Apprentice-Based Education

October 21, 2011

Given academia's current failures and inefficiencies it is time to revisit the fundamental assumptions about the optimal method for educating students.  Drawing more from the past than unrealistic future expectations, one method that could augment the education experience and address many criticisms of higher education in America would be to implement a system of apprenticeships across campuses nationwide.  Valuing practical engagement over stuffy and inapplicable theory, apprentice-based education offers a viable alternative to the status quo that could greatly improve the higher education experience, says Jay Schalin of the Pope Center for Higher Education Policy.

The apprenticeship would function in a manner that is mutually beneficial to both the student-worker and the instructor-employer.

  • Students could enroll for part-time or full-time work at an organization within their field of interest.
  • While there, they would receive instruction from various employees in the organization and spend the rest of their time working on whatever tasks they are assigned.
  • In this way, the student gains hands-on knowledge and know-how and simultaneously becomes accustomed to the modern work environment, while the employer gains a productive and responsible worker.
  • Furthermore, the student need not pay tuition for their instruction -- they would simply forgo a wage, trading labor output for their education.
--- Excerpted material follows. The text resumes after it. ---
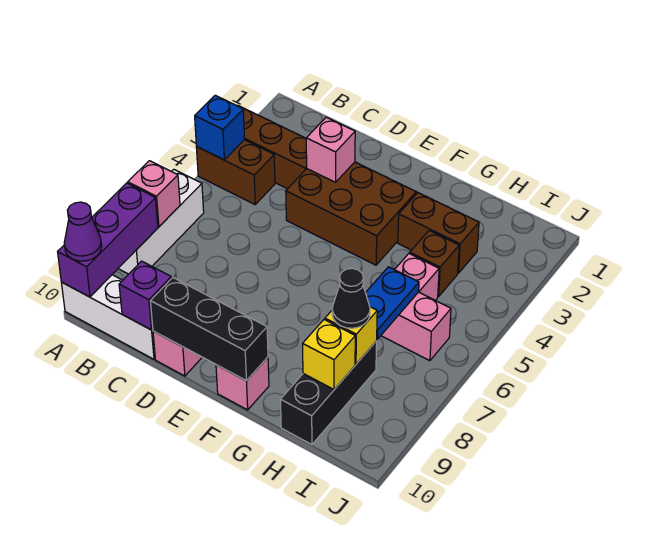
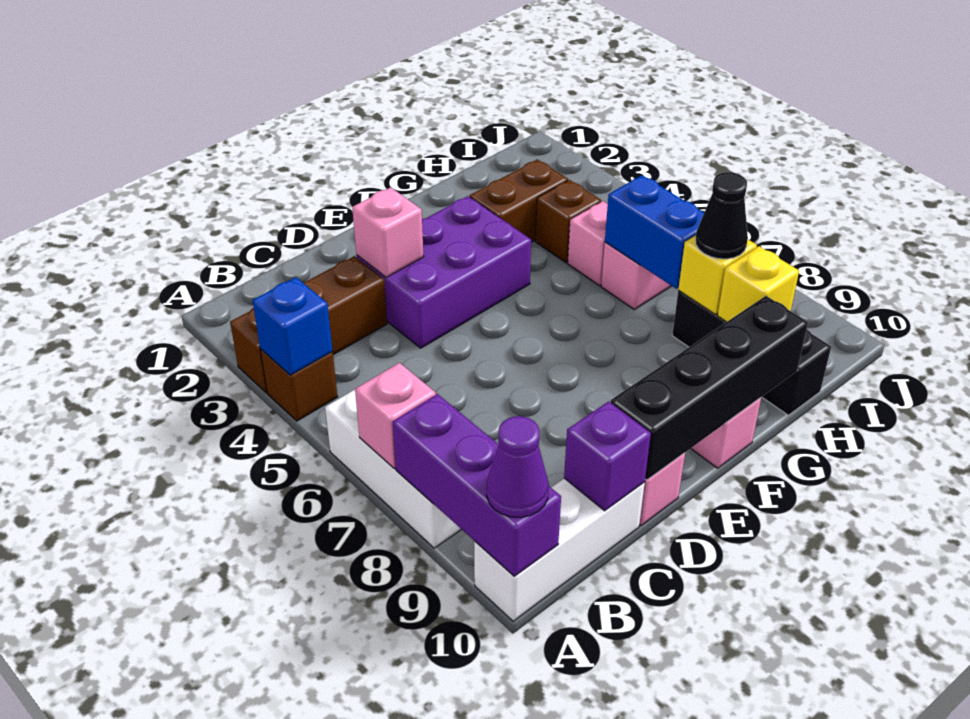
brown brick A4:B4 level 1 -> brown brick A4 level 1
brown brick D3:F4 level 1 -> purple brick D3:F4 level 1
black brick D10:F10 level 2 -> black brick D10:G10 level 2
blue plate H6:H7 level 2 -> blue brick H6:H7 level 2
It is possible to go a step further and do away with the traditional, four-year institution altogether.  In such a system, the private company would be allowed to grant a degree upon completion of the program.  This would maximize the student's real-world experience, making him or her a valuable commodity in the market and able to adjust quickly to non-educational full-time work.

Detractors argue first that universities help to create more well-rounded individuals by requiring interdisciplinary study, but this same end could be accomplished by partnerships between private firms and local community colleges.  Regardless, the benefits of such a system clearly outweigh the costs.  The burden of funding public universities could be largely lifted from state governments and it best prepares students to become productive workers, allowing them to fulfill the overall purpose of higher education.